Pups with one or two small Demodex lesions are considered to have localized disease. These may go away on their own without treatment. Occasionally, a single lesion is found on an older dog, and we definitely don’t treat these cases unless the lesions spread.
Treatment for Sarcoptic Mange
Not too many diseases are revolutionized by the discovery of a drug, but that’s what ivermectin did for the treatment of Sarcoptes.
Do you all remember the commercial about “the heartbreak of psoriasis”? Well, the heartbreak of Sarcoptes was a dog’s equivalent. Stinky lyme sulfur dips and baths were used with varying degrees of success before ivermectin.
Because certain breeds can be very sensitive to ivermectin, a newer, related product — selamectin (Revolution) — is a monthly topical heartworm preventive labeled to treat Sarcoptes and safe to use in all breeds. This, now, is my first choice for the treatment of sarcoptic mange.
Lyme sulfur dips can be effective. However, this dip smells like rotten eggs thrown on excrement. I hate to use it.
The Problem With Collies
I love collies and all the herding breeds. Unfortunately, collies, Aussies and other breeds can carry the MDR1 gene (multidrug resistance gene) that makes the use of high doses of ivermectin out of the question. These dogs can be treated with selamectin at normal doses.
Natural Remedies for Mange?
Generalized cases of Demodex and Sarcoptes are serious. Left untreated or treated with ineffective products, the mite infestation becomes more difficult to treat.
The large majority of veterinary dermatologists don’t believe home remedies for mange are effective. If you try recipes including hydrogen peroxide, vinegar, borax and other household items, do yourself a favor: If you don’t see significant improvement quickly, get to the vet!
I checked with a number of holistic vet colleagues. They like to use natural immune system support products for mange cases, but the vast majority reach for dips or ivermectin to achieve a cure.
When Demodex or Sarcoptes cases are not responding to treatment, the dog may have an underlying disease or be immunosuppressed.
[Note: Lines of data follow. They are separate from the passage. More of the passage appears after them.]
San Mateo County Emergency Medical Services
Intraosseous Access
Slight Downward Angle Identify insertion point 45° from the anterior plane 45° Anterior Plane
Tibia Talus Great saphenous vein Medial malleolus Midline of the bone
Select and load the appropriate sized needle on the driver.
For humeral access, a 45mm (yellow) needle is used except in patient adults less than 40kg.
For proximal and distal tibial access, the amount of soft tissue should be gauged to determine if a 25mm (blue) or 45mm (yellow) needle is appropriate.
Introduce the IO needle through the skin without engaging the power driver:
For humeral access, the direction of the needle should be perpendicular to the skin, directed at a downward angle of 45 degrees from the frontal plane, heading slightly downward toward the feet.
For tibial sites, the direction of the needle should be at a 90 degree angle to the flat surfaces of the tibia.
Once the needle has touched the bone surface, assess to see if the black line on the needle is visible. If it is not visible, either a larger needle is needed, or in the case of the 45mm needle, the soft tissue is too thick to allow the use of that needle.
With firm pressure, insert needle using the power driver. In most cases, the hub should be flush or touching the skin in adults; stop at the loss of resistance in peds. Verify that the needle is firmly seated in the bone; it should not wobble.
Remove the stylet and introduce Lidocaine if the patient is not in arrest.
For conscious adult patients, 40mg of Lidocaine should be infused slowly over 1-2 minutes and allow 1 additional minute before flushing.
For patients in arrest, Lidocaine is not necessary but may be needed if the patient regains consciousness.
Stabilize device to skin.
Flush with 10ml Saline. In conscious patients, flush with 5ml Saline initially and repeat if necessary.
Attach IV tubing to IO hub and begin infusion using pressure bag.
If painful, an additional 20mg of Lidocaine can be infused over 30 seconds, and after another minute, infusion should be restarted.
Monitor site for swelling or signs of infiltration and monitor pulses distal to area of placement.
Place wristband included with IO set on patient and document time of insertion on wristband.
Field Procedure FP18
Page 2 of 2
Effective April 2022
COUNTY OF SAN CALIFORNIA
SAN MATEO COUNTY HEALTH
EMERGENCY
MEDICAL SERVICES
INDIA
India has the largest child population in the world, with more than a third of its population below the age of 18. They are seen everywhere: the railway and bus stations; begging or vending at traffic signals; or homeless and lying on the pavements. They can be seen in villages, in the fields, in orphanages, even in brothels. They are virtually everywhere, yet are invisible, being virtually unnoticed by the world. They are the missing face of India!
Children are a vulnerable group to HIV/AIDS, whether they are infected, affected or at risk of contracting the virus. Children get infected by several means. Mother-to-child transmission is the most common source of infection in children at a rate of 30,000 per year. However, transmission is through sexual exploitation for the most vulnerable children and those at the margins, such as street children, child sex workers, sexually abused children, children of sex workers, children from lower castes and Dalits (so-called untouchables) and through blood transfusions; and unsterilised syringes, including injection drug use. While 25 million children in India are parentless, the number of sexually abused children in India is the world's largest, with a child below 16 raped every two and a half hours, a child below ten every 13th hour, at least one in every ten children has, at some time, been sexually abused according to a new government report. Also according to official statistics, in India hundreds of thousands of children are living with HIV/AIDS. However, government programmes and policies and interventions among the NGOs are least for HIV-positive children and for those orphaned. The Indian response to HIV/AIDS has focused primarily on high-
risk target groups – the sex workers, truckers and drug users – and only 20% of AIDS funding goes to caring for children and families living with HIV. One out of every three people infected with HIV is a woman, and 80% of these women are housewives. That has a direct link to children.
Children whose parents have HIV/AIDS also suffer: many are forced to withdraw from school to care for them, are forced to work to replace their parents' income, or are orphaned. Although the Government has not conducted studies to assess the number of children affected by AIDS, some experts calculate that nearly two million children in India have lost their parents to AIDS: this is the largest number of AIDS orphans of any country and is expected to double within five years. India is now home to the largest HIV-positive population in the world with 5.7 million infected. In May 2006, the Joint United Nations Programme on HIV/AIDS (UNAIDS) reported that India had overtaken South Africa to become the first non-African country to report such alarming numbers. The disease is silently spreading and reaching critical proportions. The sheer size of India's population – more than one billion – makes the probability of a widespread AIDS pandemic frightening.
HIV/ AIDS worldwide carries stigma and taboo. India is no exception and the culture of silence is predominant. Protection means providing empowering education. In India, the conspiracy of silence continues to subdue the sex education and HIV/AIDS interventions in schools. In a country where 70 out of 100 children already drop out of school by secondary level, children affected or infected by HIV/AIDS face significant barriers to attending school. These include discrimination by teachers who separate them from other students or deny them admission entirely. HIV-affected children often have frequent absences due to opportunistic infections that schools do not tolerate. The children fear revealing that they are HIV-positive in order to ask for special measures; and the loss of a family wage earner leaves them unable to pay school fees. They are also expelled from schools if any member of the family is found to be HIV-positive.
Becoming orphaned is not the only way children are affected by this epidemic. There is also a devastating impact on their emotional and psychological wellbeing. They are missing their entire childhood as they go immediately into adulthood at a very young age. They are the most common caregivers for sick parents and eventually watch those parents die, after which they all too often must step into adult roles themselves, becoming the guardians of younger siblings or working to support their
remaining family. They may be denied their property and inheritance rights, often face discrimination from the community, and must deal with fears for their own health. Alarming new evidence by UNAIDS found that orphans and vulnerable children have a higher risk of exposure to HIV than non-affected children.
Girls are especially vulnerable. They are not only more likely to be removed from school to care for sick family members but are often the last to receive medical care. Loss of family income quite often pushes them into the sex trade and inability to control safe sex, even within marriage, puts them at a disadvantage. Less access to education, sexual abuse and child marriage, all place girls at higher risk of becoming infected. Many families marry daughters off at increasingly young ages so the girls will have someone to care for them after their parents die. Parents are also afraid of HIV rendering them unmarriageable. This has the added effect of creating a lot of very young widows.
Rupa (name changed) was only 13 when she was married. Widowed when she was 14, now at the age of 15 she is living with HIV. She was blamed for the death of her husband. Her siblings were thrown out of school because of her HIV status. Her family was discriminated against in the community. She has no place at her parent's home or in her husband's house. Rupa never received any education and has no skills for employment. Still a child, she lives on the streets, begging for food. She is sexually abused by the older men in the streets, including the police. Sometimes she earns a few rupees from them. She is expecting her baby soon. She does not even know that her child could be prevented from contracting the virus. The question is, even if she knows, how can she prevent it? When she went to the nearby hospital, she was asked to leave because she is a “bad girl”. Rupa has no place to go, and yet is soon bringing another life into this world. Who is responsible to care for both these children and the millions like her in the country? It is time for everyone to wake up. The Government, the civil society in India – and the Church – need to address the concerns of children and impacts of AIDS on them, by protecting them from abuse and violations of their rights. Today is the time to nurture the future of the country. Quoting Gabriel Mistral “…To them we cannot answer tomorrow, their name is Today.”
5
Older dogs that develop mange should undergo testing for endocrine, metabolic or neoplastic disease. If a dog is immunocompromised for any number of reasons, curing mange can be difficult. These dogs need a full medical workup.
Many other breeds are predisposed. Here is the list, probably not exhaustive:
- Old English sheepdog
- Afghan Hound
- Shar pei
- German Shepherd
- Great Dane
- Shih tzu
- Fox terrier
Most veterinarians recommend not breeding a dog with demodectic mange because of the genetic component. Many breeders don’t like to hear this, and often insist “they have never seen it in their line before.” I question their veracity in many circumstances. Puppies often clear a mild Demodex infection and unscrupulous breeders breed that dog or sell it as a potential breeder. Certainly, Demodex is prevalent in puppy mills.
If you think your dog is exhibiting any signs of Demodex or Sarcoptes, get a diagnosis from your veterinarian and begin treatment.